Concepts - Image processing

Supervised learning

In supervised learning, the dataset used for training also contains the correct values of the samples, these are called annotated datasets. In a character recognition model, the annotation is the character itself in the images, in an animal classification and localisation model, the annotation is the species of the animal and the coordinates of the bounding box in the image. In semantic segmentation, each pixel is assigned to one class and that mask of classes is the expected result. Data today is said to be valuable because it is a huge job to create and annotate a dataset. Supervised learning can be used for many tasks from filtering spam messages to weather forecasting.

Unsupervised learning

Unsupervised learning obviously means that the algorithm learns on unlabelled data. In this case, patterns and structures must be recognised autonomously, classes are created naturally, but they are not necessarily given a name. New samples are then assigned to their closest cluster. Unsupervised learning is particularly useful, for example, for marketing purposes to create customer groups, which can be used to achieve more effective targeted advertising and more relevant product recommendations.

Reinforcement learning

RL algorithms are rewarded by feedback from different operations as they learn, discovering the best way to reach their goal over time. They self-learn to take even short-term penalties to achieve a more optimal result later, as their intelligence grows. For example they can be used to train robots to move in unknown areas.

ANN, DNN

Artificial neural networks and deep neural networks are based on the same concept, but DNN refers to a more complex, deeper structure. Neurons form layers, data flows from layer to layer. If there are many hidden layers between the input and output layer, it is a deep network involving deep learning. Each neuron receives values from its connected peers, inserts them into a formula and then passes them on. Training the network means discovering the best formulas, which takes a lot of time, trials and computational power.

Neuron, Weight and Bias

Neurons are represented by circles, with lines connecting neurons in the layers. Each line has a weight, which indicates the importance of the data coming from it. Neurons calculate the weighted sum the value received from thousands or millions of connected neurons and then add a constant (called a bias) that is unique to each neuron.
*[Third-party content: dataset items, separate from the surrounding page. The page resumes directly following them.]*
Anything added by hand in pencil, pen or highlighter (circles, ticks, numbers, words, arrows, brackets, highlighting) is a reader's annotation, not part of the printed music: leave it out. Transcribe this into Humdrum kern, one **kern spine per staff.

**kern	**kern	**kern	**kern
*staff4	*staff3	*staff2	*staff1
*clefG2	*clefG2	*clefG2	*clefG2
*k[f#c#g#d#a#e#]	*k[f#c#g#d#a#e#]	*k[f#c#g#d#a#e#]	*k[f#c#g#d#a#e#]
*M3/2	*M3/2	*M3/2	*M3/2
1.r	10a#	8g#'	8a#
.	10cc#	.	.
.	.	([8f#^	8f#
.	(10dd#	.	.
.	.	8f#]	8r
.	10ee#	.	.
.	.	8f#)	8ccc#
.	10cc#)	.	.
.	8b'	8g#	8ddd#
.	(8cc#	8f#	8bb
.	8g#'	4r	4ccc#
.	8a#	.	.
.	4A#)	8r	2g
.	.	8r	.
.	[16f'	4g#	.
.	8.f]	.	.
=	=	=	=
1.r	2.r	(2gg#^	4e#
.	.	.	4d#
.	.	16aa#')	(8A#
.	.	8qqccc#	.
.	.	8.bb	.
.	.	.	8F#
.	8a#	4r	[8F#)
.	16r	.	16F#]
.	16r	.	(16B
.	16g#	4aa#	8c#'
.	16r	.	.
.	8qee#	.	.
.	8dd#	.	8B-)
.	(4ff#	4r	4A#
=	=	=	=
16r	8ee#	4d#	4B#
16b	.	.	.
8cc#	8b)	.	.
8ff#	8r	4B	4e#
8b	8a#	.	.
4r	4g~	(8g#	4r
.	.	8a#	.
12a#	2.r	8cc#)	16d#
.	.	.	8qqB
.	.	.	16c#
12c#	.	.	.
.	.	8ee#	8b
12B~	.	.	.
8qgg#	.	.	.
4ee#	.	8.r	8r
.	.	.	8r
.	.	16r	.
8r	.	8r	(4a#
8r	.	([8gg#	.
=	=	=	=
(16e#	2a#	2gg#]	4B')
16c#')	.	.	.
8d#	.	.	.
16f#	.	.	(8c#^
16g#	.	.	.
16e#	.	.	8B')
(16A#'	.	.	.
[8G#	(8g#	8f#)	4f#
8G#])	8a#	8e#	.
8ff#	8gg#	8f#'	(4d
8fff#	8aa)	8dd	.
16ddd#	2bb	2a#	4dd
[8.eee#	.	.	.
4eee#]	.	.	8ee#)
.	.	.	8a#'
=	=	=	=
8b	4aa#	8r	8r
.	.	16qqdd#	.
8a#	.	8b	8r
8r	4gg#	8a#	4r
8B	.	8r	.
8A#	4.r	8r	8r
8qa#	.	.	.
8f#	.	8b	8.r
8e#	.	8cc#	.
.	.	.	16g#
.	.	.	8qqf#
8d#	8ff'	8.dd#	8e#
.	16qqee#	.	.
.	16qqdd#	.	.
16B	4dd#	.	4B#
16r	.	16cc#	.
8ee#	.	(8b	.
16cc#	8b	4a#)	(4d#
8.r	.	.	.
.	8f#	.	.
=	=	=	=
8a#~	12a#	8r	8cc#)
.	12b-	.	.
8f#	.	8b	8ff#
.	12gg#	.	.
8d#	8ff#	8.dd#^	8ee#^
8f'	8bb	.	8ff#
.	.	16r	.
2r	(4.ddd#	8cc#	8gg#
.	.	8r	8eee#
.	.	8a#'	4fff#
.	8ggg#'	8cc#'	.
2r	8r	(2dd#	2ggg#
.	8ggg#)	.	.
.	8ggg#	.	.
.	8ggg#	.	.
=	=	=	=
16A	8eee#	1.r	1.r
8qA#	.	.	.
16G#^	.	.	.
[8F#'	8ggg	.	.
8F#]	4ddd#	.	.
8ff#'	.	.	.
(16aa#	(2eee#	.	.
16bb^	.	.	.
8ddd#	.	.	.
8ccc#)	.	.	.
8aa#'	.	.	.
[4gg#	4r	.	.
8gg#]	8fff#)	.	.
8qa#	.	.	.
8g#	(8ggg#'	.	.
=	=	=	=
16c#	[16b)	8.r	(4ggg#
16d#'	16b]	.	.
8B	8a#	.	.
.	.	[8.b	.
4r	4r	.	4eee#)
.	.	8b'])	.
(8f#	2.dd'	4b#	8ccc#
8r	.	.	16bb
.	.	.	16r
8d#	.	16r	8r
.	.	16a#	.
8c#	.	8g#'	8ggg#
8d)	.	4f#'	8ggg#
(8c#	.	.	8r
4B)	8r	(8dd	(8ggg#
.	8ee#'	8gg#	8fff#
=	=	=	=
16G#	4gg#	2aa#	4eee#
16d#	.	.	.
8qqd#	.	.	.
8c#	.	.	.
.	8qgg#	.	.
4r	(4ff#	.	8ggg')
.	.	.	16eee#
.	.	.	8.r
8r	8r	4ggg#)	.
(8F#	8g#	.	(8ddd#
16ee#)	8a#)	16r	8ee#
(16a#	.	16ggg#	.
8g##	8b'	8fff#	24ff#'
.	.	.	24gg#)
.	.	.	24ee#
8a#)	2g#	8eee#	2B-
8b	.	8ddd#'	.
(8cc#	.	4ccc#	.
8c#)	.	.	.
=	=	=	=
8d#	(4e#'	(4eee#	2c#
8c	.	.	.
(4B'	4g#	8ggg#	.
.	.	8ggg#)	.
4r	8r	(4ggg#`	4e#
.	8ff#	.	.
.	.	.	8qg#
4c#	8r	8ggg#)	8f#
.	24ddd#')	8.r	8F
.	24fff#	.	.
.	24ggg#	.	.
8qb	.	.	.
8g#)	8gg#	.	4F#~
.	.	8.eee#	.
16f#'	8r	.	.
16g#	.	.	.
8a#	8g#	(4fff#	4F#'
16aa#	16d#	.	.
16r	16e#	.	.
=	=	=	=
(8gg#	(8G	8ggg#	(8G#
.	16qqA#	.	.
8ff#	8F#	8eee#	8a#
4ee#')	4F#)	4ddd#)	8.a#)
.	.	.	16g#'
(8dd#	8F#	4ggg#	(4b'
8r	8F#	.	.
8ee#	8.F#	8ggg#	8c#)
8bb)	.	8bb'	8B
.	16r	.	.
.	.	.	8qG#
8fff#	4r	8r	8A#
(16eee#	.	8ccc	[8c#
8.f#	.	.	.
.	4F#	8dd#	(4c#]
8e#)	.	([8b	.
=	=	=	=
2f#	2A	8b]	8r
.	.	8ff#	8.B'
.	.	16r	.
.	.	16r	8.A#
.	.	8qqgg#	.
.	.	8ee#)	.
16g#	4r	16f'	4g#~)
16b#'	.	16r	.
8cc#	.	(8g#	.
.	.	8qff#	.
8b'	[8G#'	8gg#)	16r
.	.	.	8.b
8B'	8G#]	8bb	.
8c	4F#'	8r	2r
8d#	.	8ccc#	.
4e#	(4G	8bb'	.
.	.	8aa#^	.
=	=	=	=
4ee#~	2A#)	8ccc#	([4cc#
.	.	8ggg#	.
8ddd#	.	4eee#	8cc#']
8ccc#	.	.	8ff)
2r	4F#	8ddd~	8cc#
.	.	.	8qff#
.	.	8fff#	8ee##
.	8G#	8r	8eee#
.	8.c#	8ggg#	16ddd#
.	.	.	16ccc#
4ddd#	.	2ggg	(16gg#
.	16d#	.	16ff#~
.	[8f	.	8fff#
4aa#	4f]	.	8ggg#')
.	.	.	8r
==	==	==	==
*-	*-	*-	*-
This value is not immediately passed on, but is first inserted into an activation function.

$ y = f(b + \displaystyle\sum_{i=0}^{n} x_i ⋅ w_i) $

Activation function

Their task is to break the linearity, otherwise a neural network would behave as a simple linear or polynomial regression. In order to learn the complex relationship between the input and output data, different functions are used. In the figure below, one of the most important activation functions, Softmax, is not shown because it cannot be visualized. It is commonly used in output layers, as it gives a probability distribution.

Softmax:

$ \dfrac{e^{z_i}}{\displaystyle\sum_{j=1}^{K} e^{z_j}} $

Forward propagation

In an already trained neural network, data flows from input to output during use. At this point, all weights and biases are given. Forward propagation therefore refers to the use of a ready-made neural network, for which a smaller computing capacity may be sufficient, like an office laptop, smartphone or microcontroller.

Backpropagation

The first step of training is the generation of random weight and bias values. Then, using the training dataset and annotations, the algorithm tunes them going backwards from the output to input, while computing error (crossentropy, MSE, etc.) and partial derivatives, and then updates the weights and biases using an optimizer like Gradient descent or Adam. The goal is to reduce the error per iteration.

Classification and regression

Two commonly used concepts are classification and regression. In regression the output does not represent a category or class, but can take any value. Estimating the price of real estate or the skeleton points of poses on video, finding the bounding box coordinates of objects, or even increasing the resolution of photographs are all regression problems. The output of classifiers is also a set of numbers, but they indicate the category.

Other techniques besides NN

In addition to neural networks, other machine learning techniques include SVM (Support Vector Machine), Decision Tree, kNN (k-Nearest Neighbour), Naive Bayes and many others, all of which have their own uses.